15-618 Final Project
Milestone Report
Betweenness Centrality with CPU and GPU
Work Completed
Yi-Ning completed the CPU side of the project by implementing the serial Brandes baseline and the OpenMP version using a shared CSR graph representation. She also built out the benchmarking and comparison workflow for the project, including the shared graph-loading semantics and the benchmark harness we now use to run the CPU baselines in a consistent way. This work established the correctness and performance baseline that the rest of the project depends on.
Isaiah completed the CUDA side of the baseline by implementing the naive GPU betweenness-centrality version with an edge-parallel mapping and atomic updates for shared vertex state, then integrating that CUDA path into the shared codebase and getting the build system working on the GHC Andrew machines. He also connected the GPU path to the same CLI and benchmark flow as the CPU implementations, added CUDA progress logging for long runs, and updated the timing pipeline so graph-building time is reported separately from BC compute time.
Deliverable Status
With respect to goals, the CPU and multi-core implementations are on track. However, the CUDA implementation is still behind schedule because the naive implementation only recently started working with benchmarking, and getting to that point took longer than was recently thought. With that delay, the optimization phase is not yet complete.
The nice-to-haves are still on schedule. The main issue is that, on the CUDA side, the time ratio across environment setup, debugging, benchmarking, profiling, and optimization was not estimated correctly at the start. As a result, more time than expected was spent getting the naive implementation to a stable, benchmarkable state, which pushed back the optimized CUDA work. Please see the revised detailed schedule below for the updated half-week plan for the remainder of the project.
Revised Detailed Schedule
- April 14–16: Isaiah runs Nsight profiling. Yi-Ning collects serial and OpenMP benchmarks. Shared: finish milestone report.
- April 16–18: Isaiah writes the first conflict-aware CUDA optimization. Yi-Ning sets up the final SNAP and synthetic datasets.
- April 18–21: Isaiah debugs optimized CUDA and runs early benchmarks. Yi-Ning finishes CPU benchmark suite runs. Shared: evaluate naive versus optimized GPU scaling.
- April 21–24: Isaiah tries a second conflict-aware strategy if time permits. Yi-Ning runs dense/uniform graph experiments. Shared: start plotting the results.
- April 24–27: Isaiah investigates remaining GPU bottlenecks and drafts GPU report sections. Yi-Ning finalizes CPU charts. Shared: write the implementation narrative.
- April 27–30: Complete the final report, poster, and Autolab submission.
Preliminary Results
We have begun collecting preliminary benchmark data for the CPU and CUDA baselines, including the runs used in the milestone report.
Please refer to the full milestone PDF below for the benchmark tables, plots, and figure captions included in the report.
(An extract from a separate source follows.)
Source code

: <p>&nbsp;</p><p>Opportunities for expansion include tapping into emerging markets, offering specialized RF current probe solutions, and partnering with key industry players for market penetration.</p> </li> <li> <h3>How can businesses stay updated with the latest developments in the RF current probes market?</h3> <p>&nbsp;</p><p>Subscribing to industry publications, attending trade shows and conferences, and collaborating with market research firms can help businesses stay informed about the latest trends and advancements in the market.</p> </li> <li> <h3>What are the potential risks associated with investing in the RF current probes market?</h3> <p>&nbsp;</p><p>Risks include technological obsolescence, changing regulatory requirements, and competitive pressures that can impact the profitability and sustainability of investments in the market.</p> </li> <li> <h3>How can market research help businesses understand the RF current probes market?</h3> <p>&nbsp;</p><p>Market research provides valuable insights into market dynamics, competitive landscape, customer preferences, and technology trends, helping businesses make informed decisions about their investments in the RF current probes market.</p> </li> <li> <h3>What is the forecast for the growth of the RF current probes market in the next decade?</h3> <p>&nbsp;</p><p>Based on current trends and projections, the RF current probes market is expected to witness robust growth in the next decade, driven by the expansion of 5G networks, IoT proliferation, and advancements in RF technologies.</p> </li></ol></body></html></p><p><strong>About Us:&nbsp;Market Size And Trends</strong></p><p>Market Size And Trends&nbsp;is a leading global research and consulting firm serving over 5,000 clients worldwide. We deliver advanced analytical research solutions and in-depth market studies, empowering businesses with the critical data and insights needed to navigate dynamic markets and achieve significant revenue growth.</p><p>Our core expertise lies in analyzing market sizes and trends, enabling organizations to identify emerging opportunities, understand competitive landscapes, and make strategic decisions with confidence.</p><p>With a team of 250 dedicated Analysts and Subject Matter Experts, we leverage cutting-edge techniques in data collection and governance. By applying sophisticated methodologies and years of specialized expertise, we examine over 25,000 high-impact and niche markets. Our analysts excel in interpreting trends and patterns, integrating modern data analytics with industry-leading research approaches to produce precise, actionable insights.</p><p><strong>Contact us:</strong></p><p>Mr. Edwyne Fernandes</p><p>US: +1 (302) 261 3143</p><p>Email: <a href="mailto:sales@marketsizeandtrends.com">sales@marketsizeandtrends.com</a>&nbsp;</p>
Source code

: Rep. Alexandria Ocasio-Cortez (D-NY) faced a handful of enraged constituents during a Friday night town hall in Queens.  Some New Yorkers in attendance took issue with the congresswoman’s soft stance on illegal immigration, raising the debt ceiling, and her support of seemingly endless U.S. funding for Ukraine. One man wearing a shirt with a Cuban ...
Updated Goals for Poster Session
For the poster session, we plan to present two concurrent stories that reflect the two main technical tracks of the project. The first story will focus on the CPU side, showing the serial baseline and the multicore OpenMP implementation, along with the benchmarking results that show how the CPU versions scale. The second story will focus on the GPU side, following the major stepping stones from the naive CUDA implementation toward our most optimized version and explaining how each change was motivated by benchmarking and profiling measurements.
The poster will therefore emphasize progression rather than just final numbers. Specifically, we plan to show:
- Performance Plots (CPU and GPU): Speedup graphs comparing Serial, OpenMP, Naive GPU, and Optimized GPU across various SNAP and synthetic datasets to explain how both tracks scale.
- GPU Bottleneck Analysis: Nsight profiling data showing why the naive edge-parallel CUDA version choked and evidence that our optimizations fixed these bottlenecks.
- Optimization Impact: The runtime differences and intermediate measurements that motivated our optimization decisions between the naive baseline and our optimized strategies.
Our goal is that someone reading the poster can understand both how the CPU and GPU versions compare and how the GPU implementation evolved from a poorly scaling baseline into a more optimized design.
Concerns and Risks
At the moment, we do not have any major technical concerns about completing the project. The main issue identified during the milestone period was improper time allocation, especially on the CUDA side where environment setup, debugging, and getting the naive implementation into a benchmarkable state took longer than originally expected.
We believe this is now manageable with the revised schedule. At this point, it is mainly a matter of allocating more time, and that is likely possible because work from our other classes is beginning to die down over the coming weeks. With the Andrew-machine build path working, the benchmark pipeline in place, and the project plan updated into half-week increments, we now have a much clearer path for the rest of the project.